The truth is, like most who don’t go to the movies much anymore, the COVID years played a big part in our change of behavior.  Before then we were regular patrons, drawn to the promise of a well-reviewed blockbuster or sappy rom-com.  No matter the size of our TV or the quality of our sound at home, it couldn’t hold a candle to the big-screen experience.  Plush seats, popcorn, and larger-than-life images were the way to go.

But movie theaters struggle now.  We’re already two years past the last U.S. state mask mandate (time flies), yet theaters haven’t been able to bring back audiences in numbers comparable to the years before COVID.  The only movie to get my wife and I up off our couch and into the theater was Top Gun: Maverick, which seems forever ago now.  Much as I’d like to blame the pandemic for our recent lack of attendance, other forces are at work here:

Can’t we go back to this version?

1) Streaming.  Just as we all hunkered down in 2020 to wait out COVID, on-line entertainment options went full-stream ahead.  My wife and I cautiously subscribed to something called Netflix back then (knowing we could cancel at any time), and in no time we became the very definition of “binge”.  Today we plunk down money for several streaming services, which come and go according to what we choose to watch.  In other words, “network television” isn’t the only option to the big screen anymore.

2) The cost.  A few weeks ago, my wife and I binged the twelve-episode first season of a Hallmark Channel series, for $10.79.  Season 2 cost us $25.37 for the same number of episodes.  Season 3?  $26.99.  Sneaky streamers, huh?  They get you hooked on the first season, then charge big-time for the rest.  But here’s the thing.  Those thirty-six hours of television cost us less than two dollars an hour.  A movie in the theater runs four to five times that much.

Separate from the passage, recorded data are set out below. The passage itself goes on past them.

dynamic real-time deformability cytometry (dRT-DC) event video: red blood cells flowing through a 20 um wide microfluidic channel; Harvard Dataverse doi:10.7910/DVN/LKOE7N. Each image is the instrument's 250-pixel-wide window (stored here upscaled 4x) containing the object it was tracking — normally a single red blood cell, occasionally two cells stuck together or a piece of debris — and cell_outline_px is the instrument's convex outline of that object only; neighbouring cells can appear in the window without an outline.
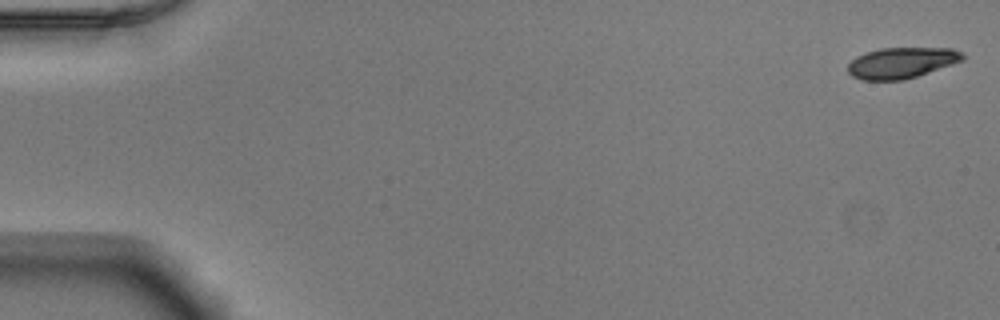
{"species": "Egyptian fruit bat (a non-hibernating species)", "species_latin": "Rousettus aegyptiacus", "temperature_condition": "warm", "stored_images_in_passage": 52, "camera_frame_rate_fps": 3000, "um_per_image_px": 0.085, "animal": {"sex": "male"}, "frame": {"image": 1, "passage_image": 1, "time_ms": 0.0, "image_size_px": [1000, 320], "cell_outline_px": [[964, 60], [904, 80], [860, 80], [852, 76], [848, 72], [848, 64], [856, 56], [880, 48], [952, 48], [960, 52], [964, 56]], "centroid_in_image_um": [76.6, 5.34], "position_along_channel_um": 8.4, "area_um2": 20.52}}
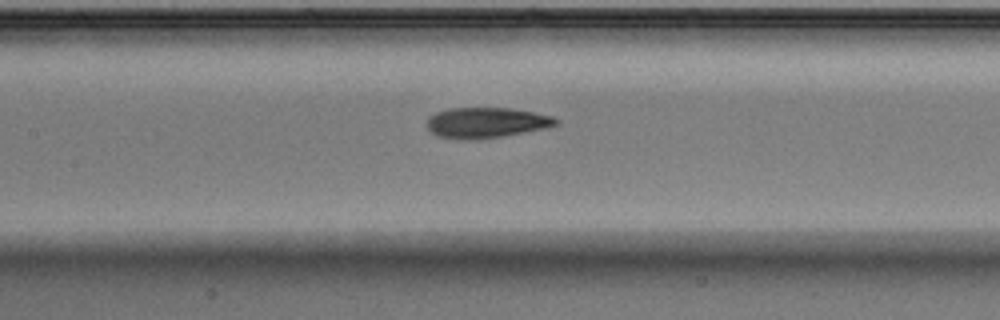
{"frame": {"image": 2, "passage_image": 25, "time_ms": 8.0, "image_size_px": [1000, 320], "cell_outline_px": [[560, 124], [544, 128], [504, 136], [476, 140], [460, 140], [436, 136], [428, 132], [428, 116], [436, 112], [448, 108], [508, 108], [532, 112], [552, 116], [560, 120]], "centroid_in_image_um": [41.29, 10.44], "position_along_channel_um": 166.1, "area_um2": 23.18}}
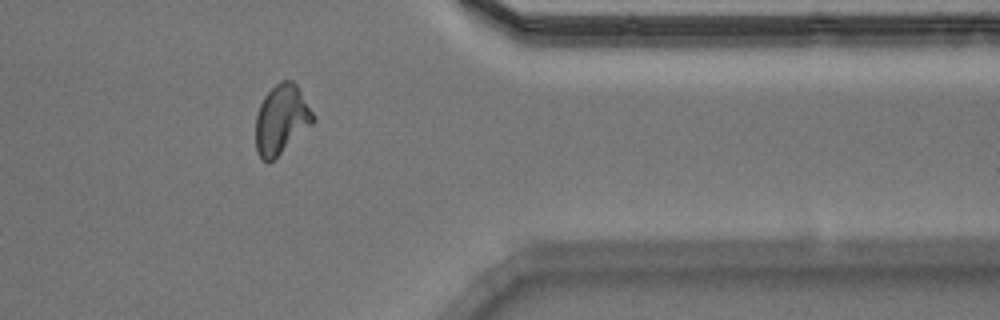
{"frame": {"image": 3, "passage_image": 43, "time_ms": 14.0, "image_size_px": [1000, 320], "cell_outline_px": [[316, 120], [312, 124], [268, 164], [256, 152], [256, 116], [260, 104], [264, 96], [280, 80], [292, 80], [296, 84], [316, 116]], "centroid_in_image_um": [23.92, 10.14], "position_along_channel_um": 387.5, "area_um2": 23.0}, "authors_computed_cell_mechanics": {"area_um2": 22.4553, "velocity_mm_per_s": 3.9038, "shape_relaxation_time_tau1_ms": 5.429, "shape_relaxation_time_tau2_ms": 1.7485, "deformation_change_tau1": 0.1766, "deformation_change_tau2": 0.0883}}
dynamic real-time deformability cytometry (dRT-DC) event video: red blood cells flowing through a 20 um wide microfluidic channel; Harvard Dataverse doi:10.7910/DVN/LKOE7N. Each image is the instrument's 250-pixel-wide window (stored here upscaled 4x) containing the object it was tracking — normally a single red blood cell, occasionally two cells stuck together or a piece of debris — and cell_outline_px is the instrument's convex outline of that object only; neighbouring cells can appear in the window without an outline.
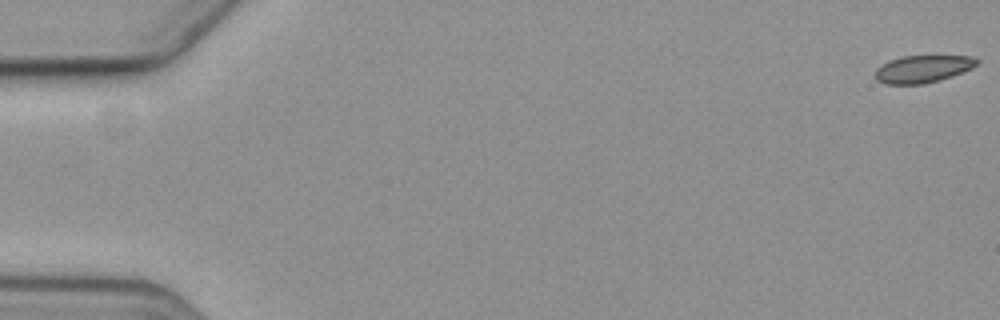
{"species": "common noctule bat (a hibernating species)", "species_latin": "Nyctalus noctula", "temperature_condition": "cold", "stored_images_in_passage": 7, "camera_frame_rate_fps": 3000, "um_per_image_px": 0.085, "animal": {"sex": "female", "body_mass_g": 19.3, "forearm_length_mm": 54.1}, "frame": {"image": 1, "passage_image": 1, "time_ms": 0.0, "image_size_px": [1000, 320], "cell_outline_px": [[980, 60], [972, 68], [952, 76], [940, 80], [924, 84], [884, 84], [876, 80], [876, 68], [888, 60], [900, 56], [972, 56]], "centroid_in_image_um": [78.42, 5.86], "position_along_channel_um": 6.6, "area_um2": 16.3}}
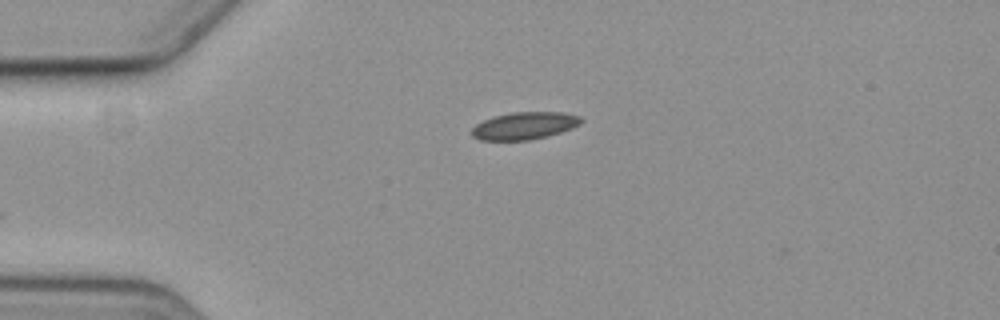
{"frame": {"image": 2, "passage_image": 5, "time_ms": 4.667, "image_size_px": [1000, 320], "cell_outline_px": [[584, 120], [580, 124], [572, 128], [548, 136], [528, 140], [480, 140], [472, 136], [472, 128], [476, 124], [492, 116], [512, 112], [564, 112], [580, 116]], "centroid_in_image_um": [44.59, 10.68], "position_along_channel_um": 40.4, "area_um2": 17.51}}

3) The annoyances.  Before online tickets, you could show up at the box office and be reasonably assured of getting a seat, for the face value of the ticket.  Now – for the popular movies at least – a “walk-in” is virtually impossible. You’re going to pay fees, whether for the online service itself, the movie’s time of day, or the theater’s better seats.  Once you’re in your seat the annoyances bloom, whether the advertisements before the movie, the cell phone going off in the next row, or the couple behind you who simply can’t stop talking throughout the show.

4) The product.  IMHO of course, the movies being made today simply aren’t what they used to be.  Those mainstream blockbusters and adorable rom-coms of yesteryear have given way to so-so remakes, Marvel characters, and independent films that rarely appeal to the masses.  Sure, I could (and probably should) expand my horizons to other film genres, but first you’re gonna have to address items 1), 2), and 3) above.

Will the show go on?

The summer blockbusters begin Memorial Day weekend but they’ve taken a hit this year because of last fall’s writers/actors strike.  Movie theaters may be a little – ahem – breezy as a result.  They’ll aim to draw in more patrons with re-releases of films gone by, mini film festivals, and sales of film-related merchandise instead (themed popcorn tub, anybody?)

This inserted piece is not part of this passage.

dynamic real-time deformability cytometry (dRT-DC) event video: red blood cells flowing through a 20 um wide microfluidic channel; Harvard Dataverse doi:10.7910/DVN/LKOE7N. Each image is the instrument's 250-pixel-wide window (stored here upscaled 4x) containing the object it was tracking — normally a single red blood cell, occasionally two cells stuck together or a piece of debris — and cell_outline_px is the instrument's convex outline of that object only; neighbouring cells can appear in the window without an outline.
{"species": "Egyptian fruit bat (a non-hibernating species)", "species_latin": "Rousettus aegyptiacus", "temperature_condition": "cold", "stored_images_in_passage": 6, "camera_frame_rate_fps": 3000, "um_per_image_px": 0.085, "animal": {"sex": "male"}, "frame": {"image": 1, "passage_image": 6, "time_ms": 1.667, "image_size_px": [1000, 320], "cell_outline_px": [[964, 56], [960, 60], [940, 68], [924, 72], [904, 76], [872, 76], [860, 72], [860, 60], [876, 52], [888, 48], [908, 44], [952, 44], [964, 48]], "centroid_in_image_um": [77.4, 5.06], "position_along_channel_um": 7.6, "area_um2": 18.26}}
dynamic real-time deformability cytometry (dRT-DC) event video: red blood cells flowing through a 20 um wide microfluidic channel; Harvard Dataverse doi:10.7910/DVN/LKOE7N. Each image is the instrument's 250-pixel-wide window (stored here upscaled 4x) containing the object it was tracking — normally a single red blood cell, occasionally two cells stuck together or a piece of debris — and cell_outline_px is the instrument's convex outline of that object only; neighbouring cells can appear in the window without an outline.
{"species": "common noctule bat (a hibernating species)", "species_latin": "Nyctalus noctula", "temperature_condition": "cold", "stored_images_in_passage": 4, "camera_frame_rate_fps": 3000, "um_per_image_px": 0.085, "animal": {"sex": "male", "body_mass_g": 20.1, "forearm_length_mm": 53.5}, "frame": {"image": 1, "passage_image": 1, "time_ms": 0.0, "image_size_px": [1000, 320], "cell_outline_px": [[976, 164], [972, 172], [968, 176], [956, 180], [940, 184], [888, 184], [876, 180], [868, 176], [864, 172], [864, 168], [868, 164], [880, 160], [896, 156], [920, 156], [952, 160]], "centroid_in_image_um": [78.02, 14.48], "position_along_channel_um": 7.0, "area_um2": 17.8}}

The sustainability of the movie theater is in question, the same as the drive-in that died before it.  Will the product and price attract enough patrons to keep the experience viable?  Will a trip to the movies morph into a wholly different kind of experience (like dinner, drinks, and a movie, or a stop at the in-house video game arcade first?)  And will the concept of a movie-house subscription ever be more attractive than simply buying a ticket?

All good questions there.  Whatever happens, I hope the curtains don’t close on the big screen for good.  When a film is worth watching, alongside an audience willing to behave, it’s a great date night.  Without the movies, my wife and I might be forced to complete a few more projects around the house.

Some content sourced from the CNN Entertainment article, “Movie theaters are getting creative to appeal to audiences”.